WHAT NEEDS TO BE DONE — Go through the entries and copy each one exactly. Leave none out.

RECORDS SHOWN —
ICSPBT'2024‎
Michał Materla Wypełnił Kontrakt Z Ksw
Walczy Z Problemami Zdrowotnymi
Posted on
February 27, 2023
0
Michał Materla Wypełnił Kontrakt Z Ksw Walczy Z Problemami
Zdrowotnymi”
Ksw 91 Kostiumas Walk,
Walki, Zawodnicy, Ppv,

WRITTEN REPLY —
ICSPBT'2024‎
Michał Materla Wypełnił Kontrakt Z Ksw
Walczy Z Problemami Zdrowotnymi
Posted on
February 27, 2023
0
Michał Materla Wypełnił Kontrakt Z Ksw Walczy Z Problemami
Zdrowotnymi”
Ksw 91 Kostiumas Walk,
Walki, Zawodnicy, Ppv,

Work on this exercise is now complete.